**TASK INSTRUCTIONS**
Update the rows from the first one through the line containing "zacházení. Počínaje pohozeným" by replacing "krásných" with "nádherných", and return only those rows with nothing else changed.

**DATA FOR THIS TASK**
* * *

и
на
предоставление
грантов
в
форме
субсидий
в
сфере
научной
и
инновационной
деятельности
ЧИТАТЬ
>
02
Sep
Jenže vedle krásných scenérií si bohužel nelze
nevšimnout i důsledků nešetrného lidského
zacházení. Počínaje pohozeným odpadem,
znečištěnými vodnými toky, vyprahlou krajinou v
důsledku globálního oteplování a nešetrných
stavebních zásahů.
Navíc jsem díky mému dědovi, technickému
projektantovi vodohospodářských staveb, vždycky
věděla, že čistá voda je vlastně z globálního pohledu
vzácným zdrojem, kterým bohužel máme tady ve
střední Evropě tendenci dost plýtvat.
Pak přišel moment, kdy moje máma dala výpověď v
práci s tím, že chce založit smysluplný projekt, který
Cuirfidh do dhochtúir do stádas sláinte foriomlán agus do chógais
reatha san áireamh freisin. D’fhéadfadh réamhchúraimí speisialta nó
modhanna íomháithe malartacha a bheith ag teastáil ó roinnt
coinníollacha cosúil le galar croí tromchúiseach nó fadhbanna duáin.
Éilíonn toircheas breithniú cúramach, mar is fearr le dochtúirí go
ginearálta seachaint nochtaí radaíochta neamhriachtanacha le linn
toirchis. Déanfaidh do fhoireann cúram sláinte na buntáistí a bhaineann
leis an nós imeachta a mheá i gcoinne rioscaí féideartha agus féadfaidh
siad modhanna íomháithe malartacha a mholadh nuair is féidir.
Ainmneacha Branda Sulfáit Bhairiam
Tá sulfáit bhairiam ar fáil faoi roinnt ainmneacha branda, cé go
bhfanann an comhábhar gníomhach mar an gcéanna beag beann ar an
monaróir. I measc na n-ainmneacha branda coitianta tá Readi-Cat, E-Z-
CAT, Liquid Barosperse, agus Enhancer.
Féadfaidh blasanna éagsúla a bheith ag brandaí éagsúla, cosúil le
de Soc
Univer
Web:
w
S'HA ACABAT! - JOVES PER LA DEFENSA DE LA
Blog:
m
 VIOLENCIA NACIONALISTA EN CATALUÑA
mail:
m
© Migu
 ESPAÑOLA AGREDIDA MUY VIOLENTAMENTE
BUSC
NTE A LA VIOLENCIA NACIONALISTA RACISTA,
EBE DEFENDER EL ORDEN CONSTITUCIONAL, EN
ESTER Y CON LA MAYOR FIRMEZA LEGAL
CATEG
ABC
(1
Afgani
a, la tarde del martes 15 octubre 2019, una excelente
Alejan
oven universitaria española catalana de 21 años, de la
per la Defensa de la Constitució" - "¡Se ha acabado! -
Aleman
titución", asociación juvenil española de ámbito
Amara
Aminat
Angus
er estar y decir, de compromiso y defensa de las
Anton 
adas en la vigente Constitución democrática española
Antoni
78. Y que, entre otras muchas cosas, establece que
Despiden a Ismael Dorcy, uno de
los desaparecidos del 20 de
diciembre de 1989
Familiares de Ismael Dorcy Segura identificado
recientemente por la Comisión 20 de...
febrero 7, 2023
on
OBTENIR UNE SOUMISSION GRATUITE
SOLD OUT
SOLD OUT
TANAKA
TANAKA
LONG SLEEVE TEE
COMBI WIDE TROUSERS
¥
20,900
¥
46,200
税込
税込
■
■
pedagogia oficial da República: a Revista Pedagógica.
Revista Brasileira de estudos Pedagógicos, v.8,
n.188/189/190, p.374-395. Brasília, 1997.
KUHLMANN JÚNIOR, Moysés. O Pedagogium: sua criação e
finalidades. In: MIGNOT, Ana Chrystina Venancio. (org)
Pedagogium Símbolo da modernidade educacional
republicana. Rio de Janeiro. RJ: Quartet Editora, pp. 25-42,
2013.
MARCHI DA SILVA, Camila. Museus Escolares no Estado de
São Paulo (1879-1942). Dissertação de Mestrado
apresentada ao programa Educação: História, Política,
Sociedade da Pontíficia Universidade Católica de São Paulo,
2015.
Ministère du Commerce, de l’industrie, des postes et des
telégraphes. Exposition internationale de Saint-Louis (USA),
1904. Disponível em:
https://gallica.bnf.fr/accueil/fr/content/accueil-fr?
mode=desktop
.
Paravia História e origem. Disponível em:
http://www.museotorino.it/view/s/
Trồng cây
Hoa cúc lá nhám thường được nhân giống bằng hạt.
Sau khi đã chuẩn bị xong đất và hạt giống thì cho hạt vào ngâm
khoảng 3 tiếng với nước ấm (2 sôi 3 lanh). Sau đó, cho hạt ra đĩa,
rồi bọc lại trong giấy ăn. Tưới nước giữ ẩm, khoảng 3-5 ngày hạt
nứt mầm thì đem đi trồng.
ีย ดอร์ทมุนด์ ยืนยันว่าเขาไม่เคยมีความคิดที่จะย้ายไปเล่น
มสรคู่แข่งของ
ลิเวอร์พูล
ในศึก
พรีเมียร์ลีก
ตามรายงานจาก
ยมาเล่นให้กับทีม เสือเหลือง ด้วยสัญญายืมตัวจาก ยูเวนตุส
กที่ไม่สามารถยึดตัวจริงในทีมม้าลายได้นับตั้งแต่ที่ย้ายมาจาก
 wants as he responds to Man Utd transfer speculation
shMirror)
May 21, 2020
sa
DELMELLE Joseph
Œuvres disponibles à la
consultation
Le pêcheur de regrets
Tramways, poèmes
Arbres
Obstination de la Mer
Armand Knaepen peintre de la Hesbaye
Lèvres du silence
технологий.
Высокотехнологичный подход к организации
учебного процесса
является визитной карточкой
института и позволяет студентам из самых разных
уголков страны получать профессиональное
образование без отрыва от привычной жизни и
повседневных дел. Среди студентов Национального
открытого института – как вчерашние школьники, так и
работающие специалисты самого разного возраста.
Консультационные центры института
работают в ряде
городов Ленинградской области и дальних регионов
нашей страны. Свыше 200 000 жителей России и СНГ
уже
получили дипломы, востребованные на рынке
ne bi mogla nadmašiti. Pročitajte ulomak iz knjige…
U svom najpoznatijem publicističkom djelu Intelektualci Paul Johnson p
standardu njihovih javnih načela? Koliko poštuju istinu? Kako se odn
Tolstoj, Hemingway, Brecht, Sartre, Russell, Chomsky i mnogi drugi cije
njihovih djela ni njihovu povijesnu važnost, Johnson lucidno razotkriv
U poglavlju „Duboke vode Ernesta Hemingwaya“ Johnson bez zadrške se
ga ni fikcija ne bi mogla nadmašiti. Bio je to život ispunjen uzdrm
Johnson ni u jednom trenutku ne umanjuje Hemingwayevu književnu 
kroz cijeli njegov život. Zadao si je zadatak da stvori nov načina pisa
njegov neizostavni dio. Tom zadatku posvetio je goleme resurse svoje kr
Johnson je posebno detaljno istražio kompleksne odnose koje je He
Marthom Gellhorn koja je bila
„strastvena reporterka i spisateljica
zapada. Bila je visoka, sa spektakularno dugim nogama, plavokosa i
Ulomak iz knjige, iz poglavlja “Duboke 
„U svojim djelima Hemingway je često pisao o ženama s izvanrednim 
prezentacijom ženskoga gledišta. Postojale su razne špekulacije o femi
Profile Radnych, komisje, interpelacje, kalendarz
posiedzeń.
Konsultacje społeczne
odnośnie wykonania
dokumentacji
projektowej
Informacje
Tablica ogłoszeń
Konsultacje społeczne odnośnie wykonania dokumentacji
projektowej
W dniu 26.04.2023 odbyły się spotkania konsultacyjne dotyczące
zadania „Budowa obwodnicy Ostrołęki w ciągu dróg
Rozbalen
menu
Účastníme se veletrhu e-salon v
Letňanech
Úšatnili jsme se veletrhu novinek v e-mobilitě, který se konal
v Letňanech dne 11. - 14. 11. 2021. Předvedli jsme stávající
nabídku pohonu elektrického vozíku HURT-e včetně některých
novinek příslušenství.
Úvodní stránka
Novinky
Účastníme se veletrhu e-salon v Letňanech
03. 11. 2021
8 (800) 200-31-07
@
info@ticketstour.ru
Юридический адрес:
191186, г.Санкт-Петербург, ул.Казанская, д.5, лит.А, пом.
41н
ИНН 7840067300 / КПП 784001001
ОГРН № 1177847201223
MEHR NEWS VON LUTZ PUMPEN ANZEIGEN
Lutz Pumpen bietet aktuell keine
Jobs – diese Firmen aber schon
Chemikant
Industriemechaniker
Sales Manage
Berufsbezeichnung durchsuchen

* * *

**ANSWER TO THE EXERCISE**
и
на
предоставление
грантов
в
форме
субсидий
в
сфере
научной
и
инновационной
деятельности
ЧИТАТЬ
>
02
Sep
Jenže vedle nádherných scenérií si bohužel nelze
nevšimnout i důsledků nešetrného lidského
zacházení. Počínaje pohozeným odpadem,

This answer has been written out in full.